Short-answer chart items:
————————

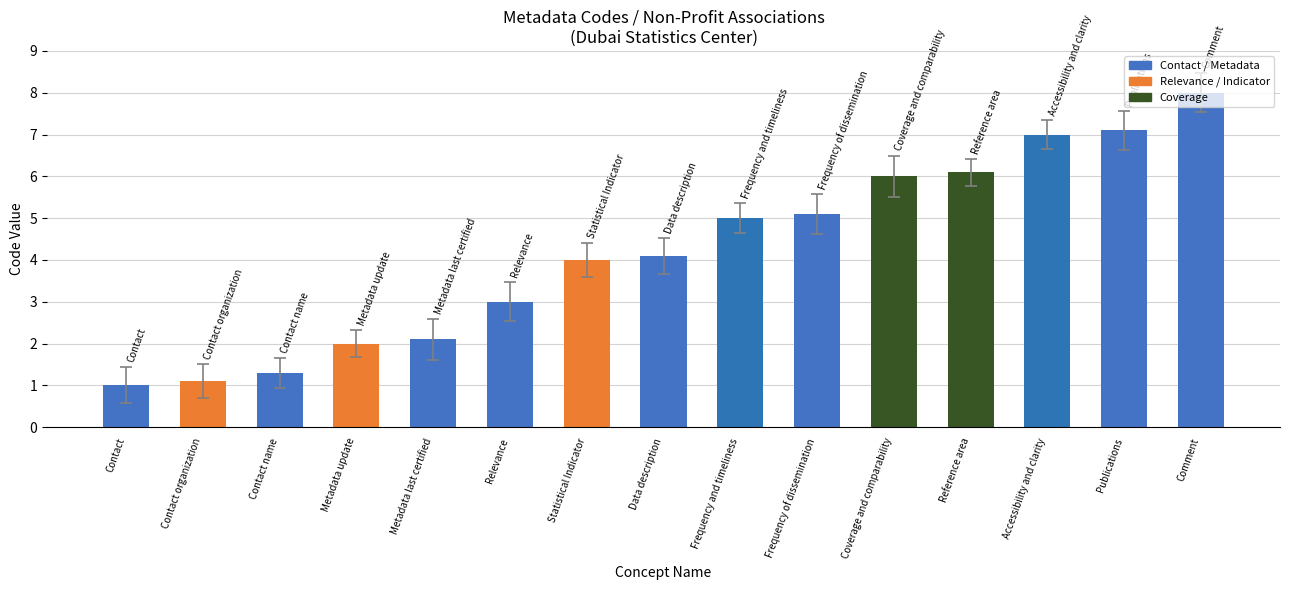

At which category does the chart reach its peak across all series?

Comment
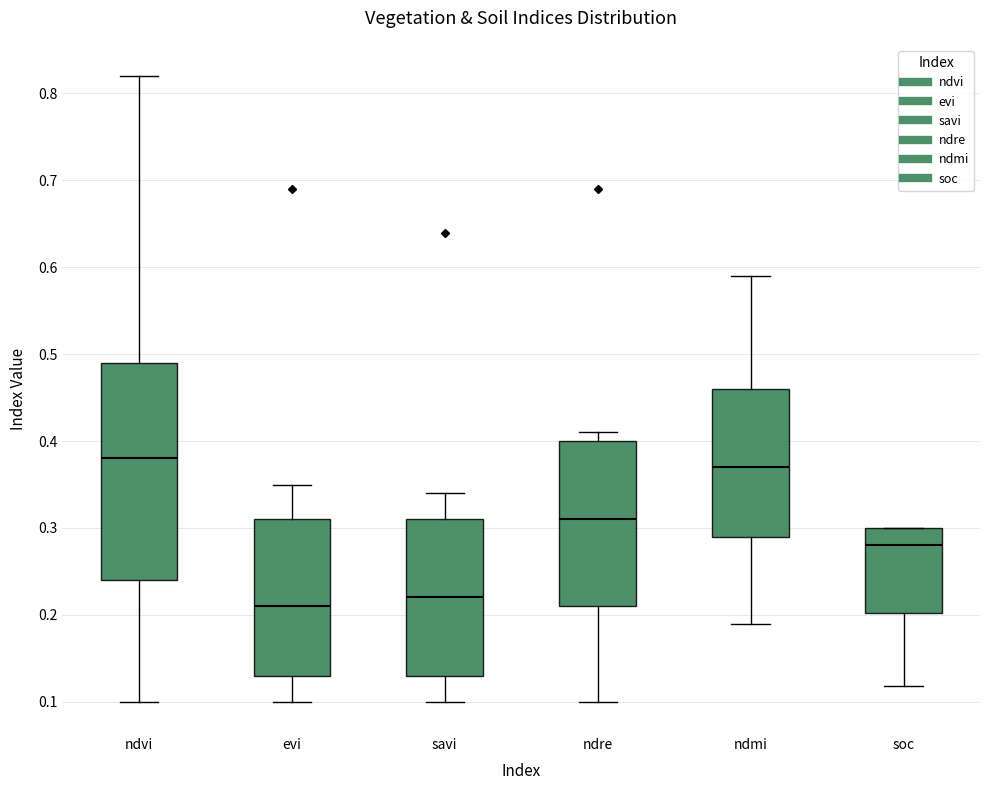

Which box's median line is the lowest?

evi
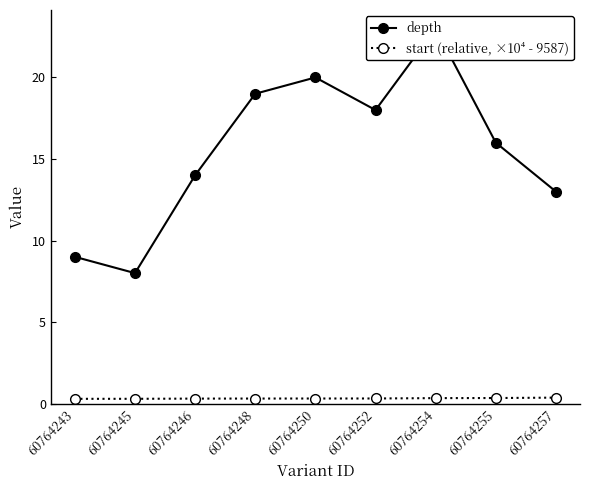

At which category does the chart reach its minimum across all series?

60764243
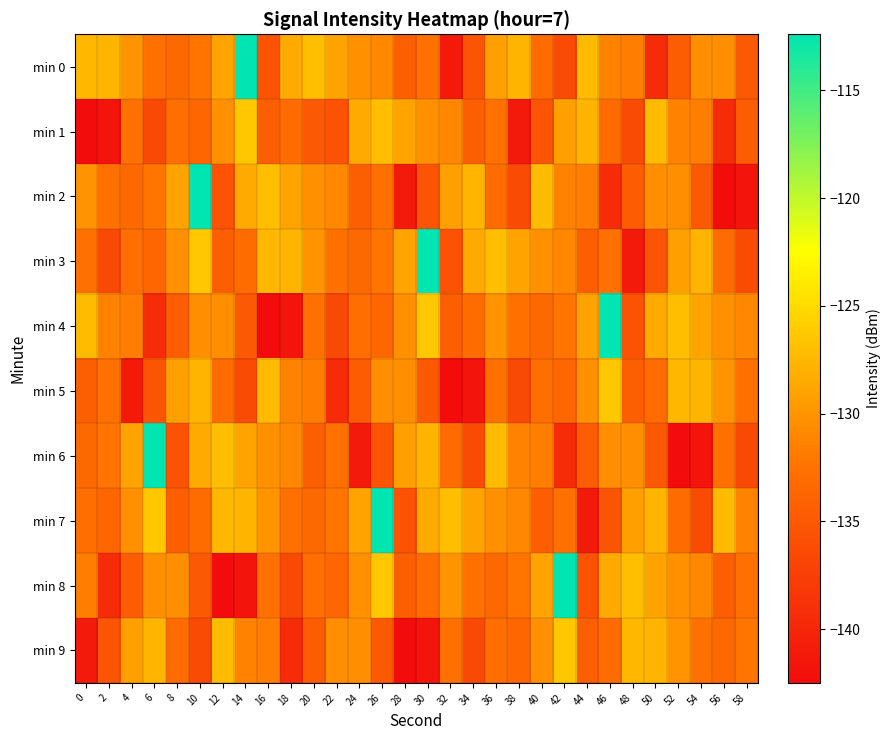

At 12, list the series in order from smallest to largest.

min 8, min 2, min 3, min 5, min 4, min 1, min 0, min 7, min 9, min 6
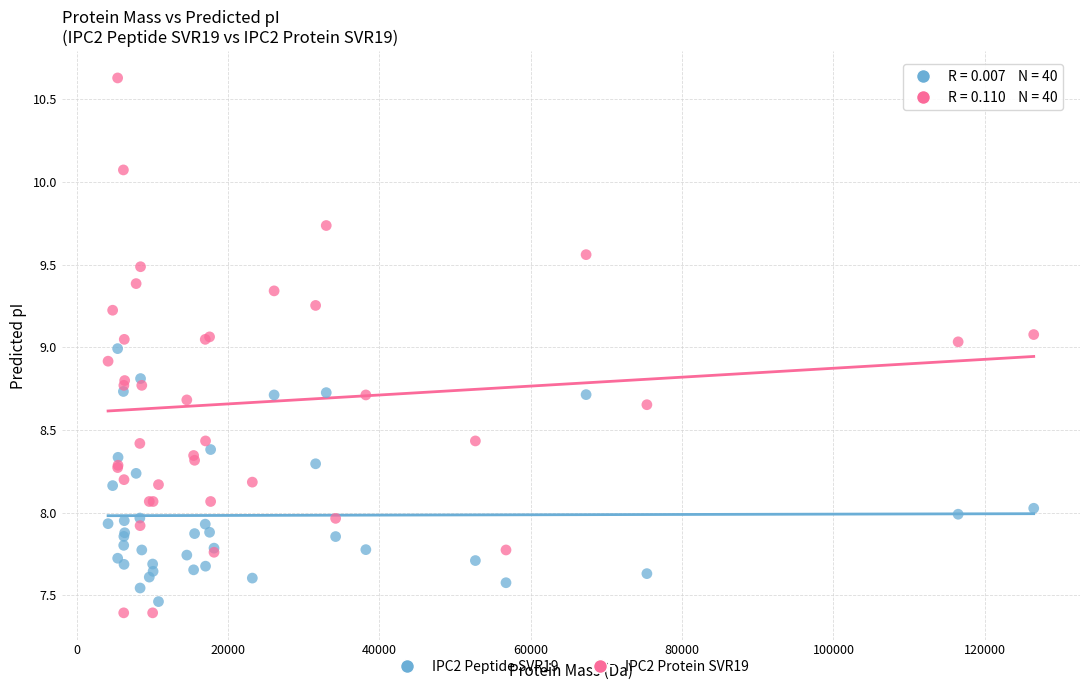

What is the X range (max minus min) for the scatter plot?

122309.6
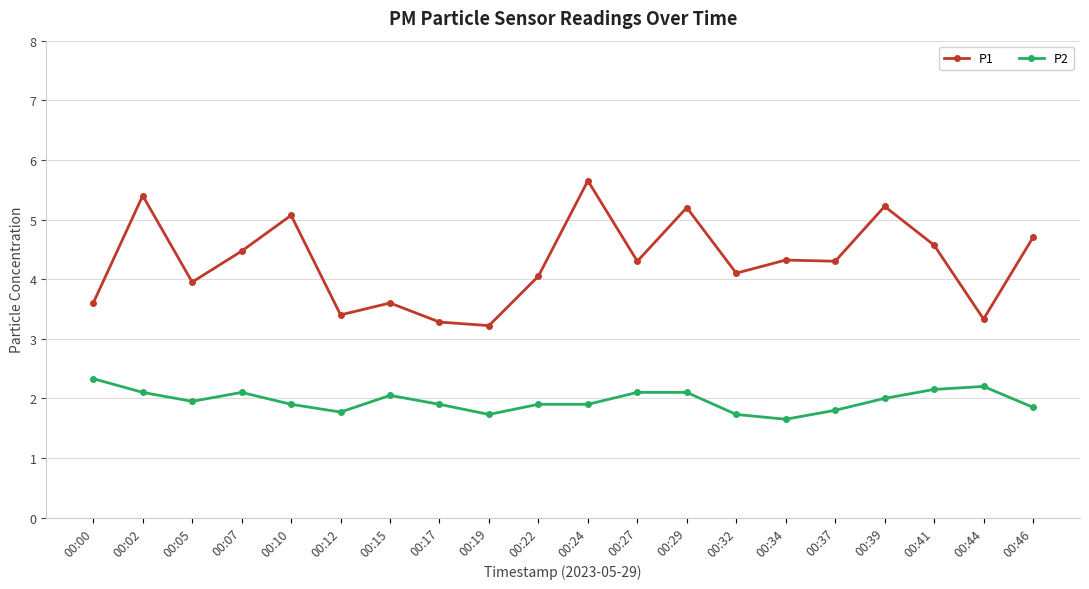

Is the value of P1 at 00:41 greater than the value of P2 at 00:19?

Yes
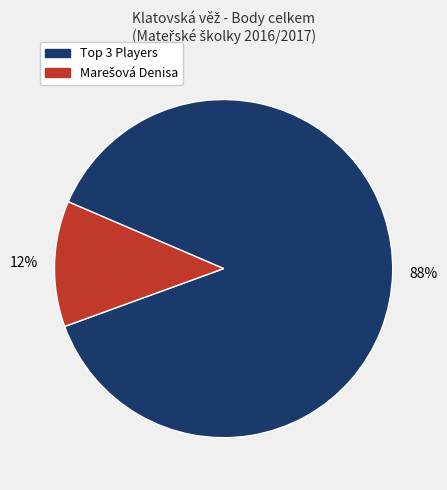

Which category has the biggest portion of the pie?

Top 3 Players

————————

TO-DO ITEM: Copy all the items above word for word, omitting the pictures.

ANSWER FOR THE TASK:
At which category does the chart reach its peak across all series?

Comment

Which box's median line is the lowest?

evi

At which category does the chart reach its minimum across all series?

60764243

At 12, list the series in order from smallest to largest.

min 8, min 2, min 3, min 5, min 4, min 1, min 0, min 7, min 9, min 6

What is the X range (max minus min) for the scatter plot?

122309.6

Is the value of P1 at 00:41 greater than the value of P2 at 00:19?

Yes

Which category has the biggest portion of the pie?

Top 3 Players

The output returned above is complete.